Estados Unidos e Europa firmam acordo para fiscalizar moedas digitais
O Departamento de Serviços Financeiros de Nova York (NYDFS) acaba de firmar uma parceria importante com a Autoridade Bancária Europeia (EBA). Na terça-feira (2), as duas entidades assinaram um memorando de entendimento que visa facilitar a troca de informações sobre a emissão de moedas digitais como o Dólar e o Euro.
Esse acordo tem como objetivo criar um canal seguro para o envio de relatórios e dados sigilosos entre os dois lados do Atlântico. A ideia é permitir que as autoridades aumentem a supervisão dos consumidores no mercado de moedas digitais que são lastreadas em suas respectivas moedas fiduciárias. É uma abordagem colaborativa que promete fortalecer a segurança e a transparência no uso dessas novas tecnologias.
Vale destacar que essa parceria se concentra exclusivamente nas empresas que emitem essas moedas digitais. Assim, outras áreas das atividades financeiras supervisionadas não estão incluídas nesse acordo.
A superintendente interina do NYDFS, Kaitlin Asrow, fez uma observação importante: para que as regras funcionem, é fundamental que haja laços institucionais sólidos. Para ela, essa colaboração entre os países pode realmente fomentar uma inovação responsável no ambiente digital.
Já o presidente da EBA, François-Louis Michaud, considerou essa assinatura um passo fundamental para alinhar as práticas entre as duas regiões. Michaud acredita que as operações que atravessam fronteiras devem seguir os padrões técnicos mais elevados, garantindo assim maior segurança e confiança.
Na Europa, o regulamento conhecido como MiCA já estabelece regras unificadas para o setor, o que levou algumas empresas a reconsiderarem suas atividades com versões digitais do Euro. Esse regulamento proporciona uma estrutura clara para monitorar a emissão de tokens de dinheiro eletrônico.

Dados para análise -
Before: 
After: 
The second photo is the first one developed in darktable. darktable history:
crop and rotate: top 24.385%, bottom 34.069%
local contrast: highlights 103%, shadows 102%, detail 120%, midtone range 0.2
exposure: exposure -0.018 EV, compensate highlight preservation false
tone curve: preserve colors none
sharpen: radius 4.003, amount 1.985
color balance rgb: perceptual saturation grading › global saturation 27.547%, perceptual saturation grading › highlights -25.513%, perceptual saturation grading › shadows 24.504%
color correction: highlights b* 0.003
---
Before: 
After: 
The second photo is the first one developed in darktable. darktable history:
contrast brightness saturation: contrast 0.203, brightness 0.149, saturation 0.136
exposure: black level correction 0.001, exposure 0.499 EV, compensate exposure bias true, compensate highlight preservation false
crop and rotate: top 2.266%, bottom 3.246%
==
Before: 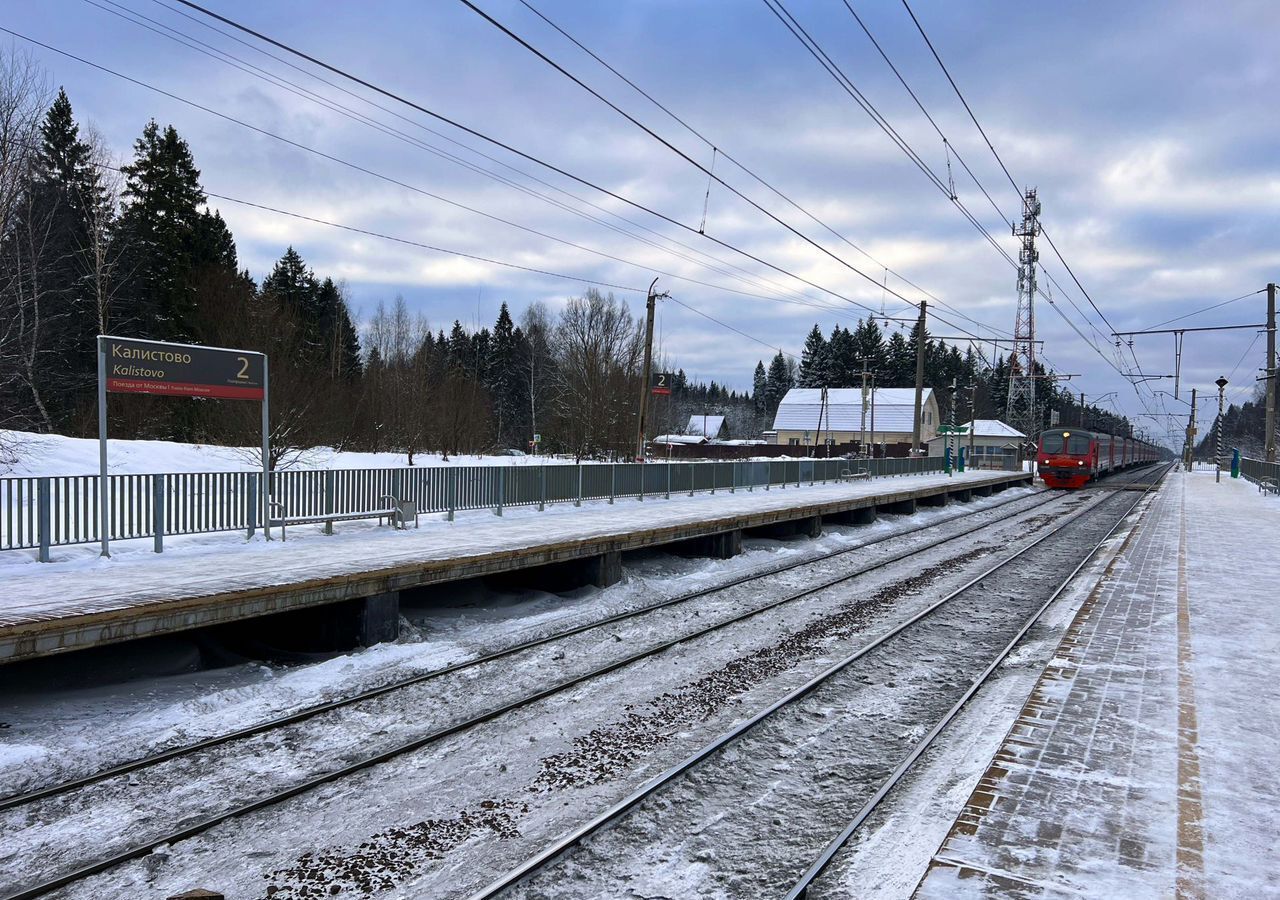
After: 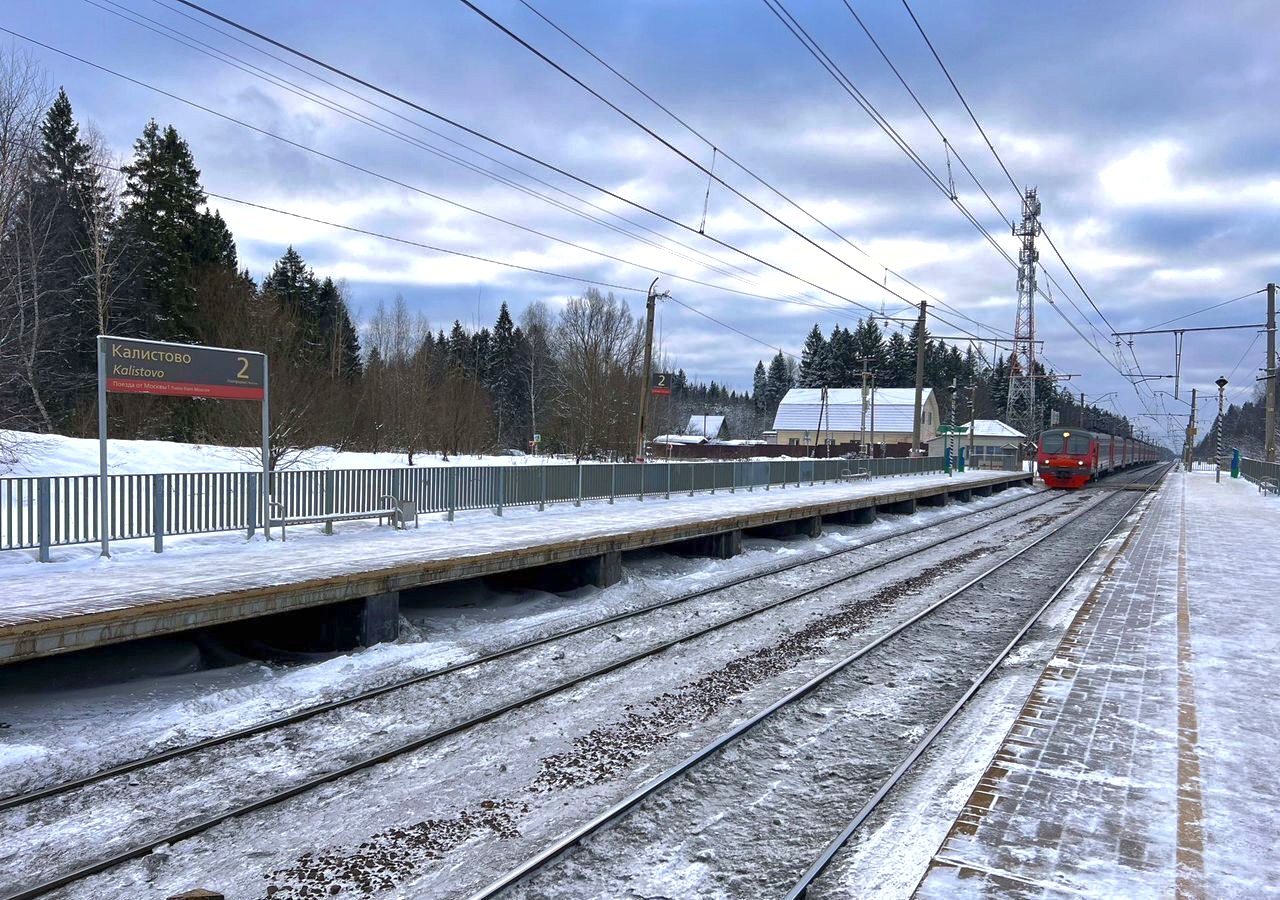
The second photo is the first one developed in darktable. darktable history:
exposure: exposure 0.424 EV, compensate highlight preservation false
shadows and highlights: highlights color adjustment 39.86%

Tarefa proposta A -
Liste todas as siglas que aparecem na notícia sobre o acordo de fiscalização de moedas digitais.
Tarefa proposta B -
Dê continuidade à notícia sobre o acordo de fiscalização de moedas digitais a partir do ponto em que ela termina.

Resultado do exercício A -
NYDFS, EBA, MiCA

Resultado do exercício B -
A troca de informações entre essas instituições promete ser abrangente, possibilitando um acompanhamento mais eficaz das tendências globais e dos riscos envolvidos. Isso significa que a Europa poderá pedir assistência aos parceiros americanos em inspeções locais, com base em um embasamento legal sólido.
Troca de dados inclui relatórios de segurança cibernética e auditorias
Os relatórios trimestrais que serão gerados irão trazer detalhes sobre o valor e a composição das reservas que estão sob a responsabilidade das companhias. Também será incluída a data de vencimento dos títulos que garantem a paridade das moedas digitais.
As autoridades têm planos para monitorar o volume total em circulação e o número de investidores que detêm esses ativos. Isso abrange tanto as carteiras com custódia quanto os modelos independentes.
Por segurança, qualquer incidente relacionado a sistemas de tecnologia que possa comprometer a integridade das operações acaba entrando no radar das autoridades. Um ataque cibernético, por exemplo, acionará uma comunicação rápida entre os órgãos envolvidos.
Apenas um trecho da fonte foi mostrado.